July 23, 2019 / 8:30 PM / 5 months ago

UPS launches drone business, seeks to certify multiple pilots

LOS ANGELES (Reuters) - United Parcel Service Inc (UPS.N), the world’s largest package delivery firm, on Tuesday unveiled its drone delivery subsidiary and said it has applied for the Federal Aviation Administration certifications needed to expand the business.

FILE PHOTO: The logo of United Parcel Service is seen at the new package sorting and delivery UPS hub in Corbeil-Essonnes and Evry, southern Paris, France, June 26, 2018. REUTERS/Charles Platiau/File Photo

The launch of UPS Flight Forward marks the latest move in the battle between UPS, Amazon.com Inc (AMZN.O) and Alphabet Inc (GOOGL.O) for the lead in the nascent U.S. drone delivery industry.
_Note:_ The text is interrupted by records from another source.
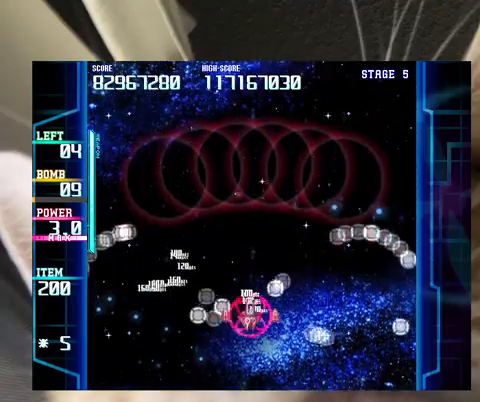
Gameplay with keyboard; each line is a JSON object with the keys held at the frame after it. "events" lists presses ("down") and releases ("up") of "a", "c", "ctrl", "d", "down", "f", "left", "right", "s", "shift", "up", "v", "x" and "z" between this image and that frame as [ms after this image, input, new state], when the widget could be followed in between. No other keys are recorded. Mouse input is not recorded.
{"keys": ["left"], "events": [[33, "down", "up"], [367, "down", "down"], [367, "left", "down"], [367, "right", "up"], [467, "down", "up"]]}
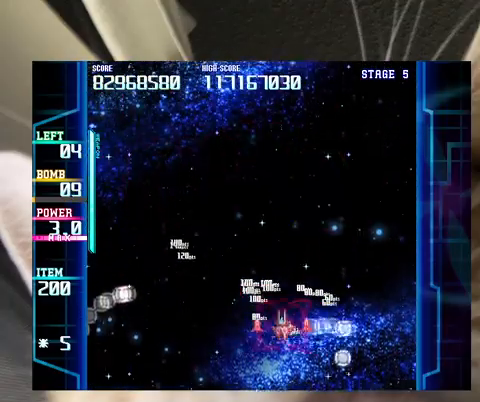
{"keys": ["left"], "events": [[100, "down", "down"], [133, "down", "up"], [300, "down", "down"], [367, "down", "up"]]}
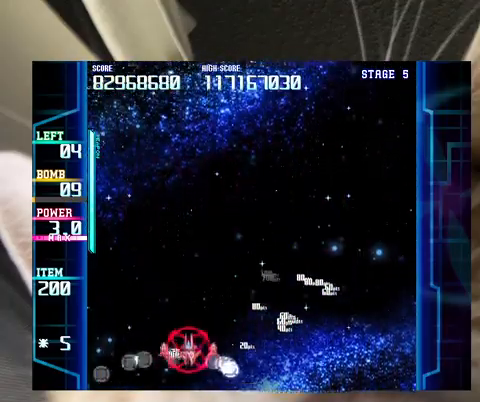
{"keys": ["right"], "events": [[100, "left", "up"], [100, "right", "down"], [333, "up", "down"], [433, "up", "up"]]}
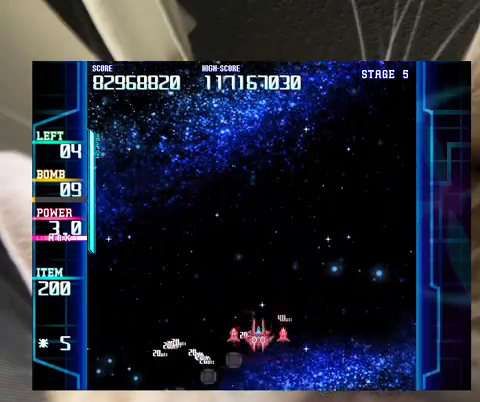
{"keys": ["up"], "events": [[33, "right", "up"], [267, "down", "down"], [367, "down", "up"], [500, "up", "down"]]}
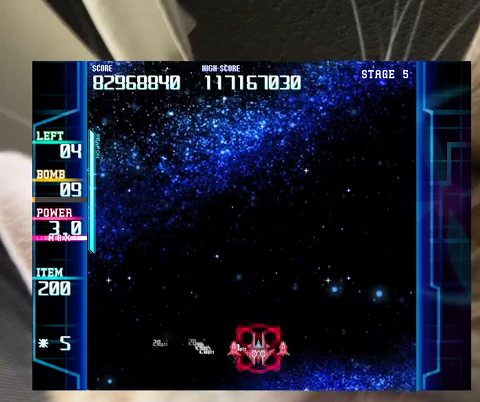
{"keys": [], "events": [[133, "up", "up"], [233, "down", "down"], [333, "down", "up"]]}
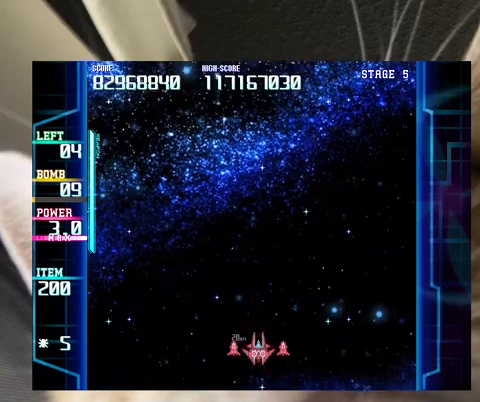
{"keys": [], "events": []}
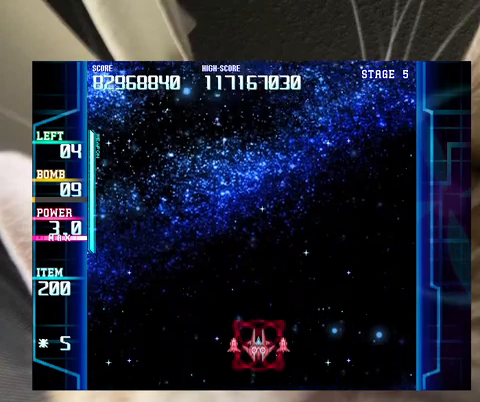
{"keys": [], "events": [[33, "up", "down"], [133, "up", "up"]]}
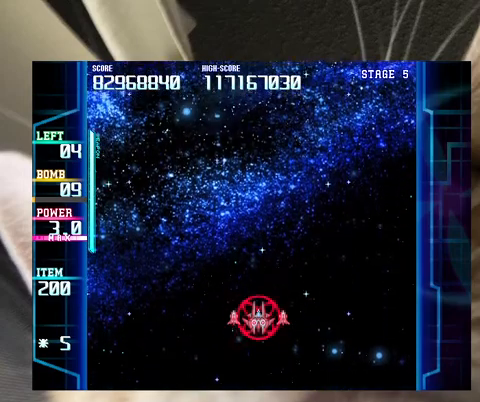
{"keys": ["up"], "events": [[333, "up", "down"], [433, "up", "up"], [500, "up", "down"]]}
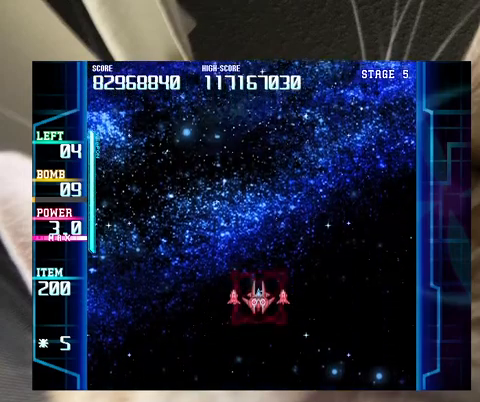
{"keys": [], "events": [[100, "up", "up"], [233, "up", "down"], [300, "up", "up"]]}
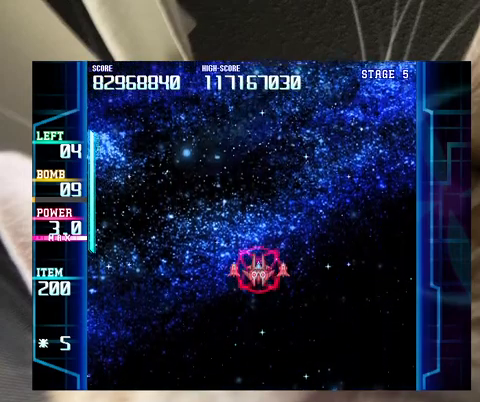
{"keys": [], "events": [[300, "left", "down"], [367, "left", "up"]]}
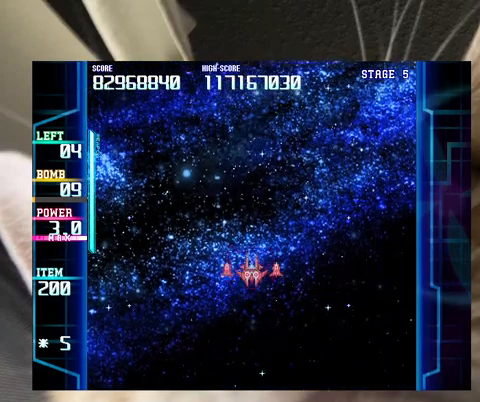
{"keys": ["right"], "events": [[500, "right", "down"]]}
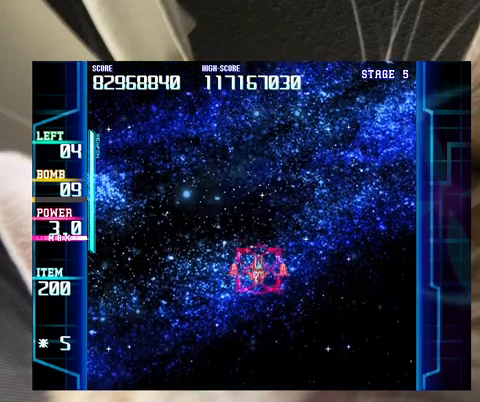
{"keys": [], "events": [[67, "right", "up"], [333, "down", "down"], [333, "left", "down"], [400, "down", "up"], [400, "left", "up"]]}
UPS said Flight Forward could receive FAA certification for multiple drones and pilots as early as this year, potentially becoming the first company to win such approvals.

UPS is “laying the foundation” for a sustainable drone delivery business, said Bala Ganesh, vice president of the Advanced Technology Group at UPS.

The Atlanta-based company plans to roll its revenue-generating hospital project with drone partner Matternet into Flight Forward.

UPS and Matternet run five to 10 daily drone flights that transport human medical specimens for WakeMed Health & Hospitals in Raleigh, North Carolina. The drone flights carry blood and tissue samples from various points around WakeMed’s main hospital campus the short distance to its central laboratory.

Ganesh declined to say how much revenue the WakeMed deal generates. UPS plans to expand the scope of its WakeMed delivery business as it recruits other hospital customers.

Flight Forward is targeting healthcare companies as part of an ongoing UPS effort to use higher-profit specialty deliveries to offset the margin squeeze from booming residential e-commerce deliveries.

Reggie Govan, who was chief counsel at the FAA during the Obama administration, said there are significant hurdles to overcome before an army of drones can drop packages at U.S. homes and businesses.

It requires a “more sophisticated and robust technology and regulatory framework than currently exists, including more direct regulation by state and local governments than either the FAA or industry has yet to realize,” Govan said.  

Nevertheless, Govan said, every new step forward “helps to move us from one-off deliveries of toothbrushes, coffee and pizza.”

Alphabet’s Wing got a jump on rivals earlier this year when the sister unit of search engine Google became the first company to get U.S. air carrier certification for a single-pilot operation.

Amazon, known for its splashy drone delivery tests, said in June it is building fully electric drones. Amazon has “numerous experimental certifications” to test and evaluate its systems.

UPS, Wing and Amazon Prime Air are among the corporate and government entities with seats on the FAA’s Drone Advisory Committee.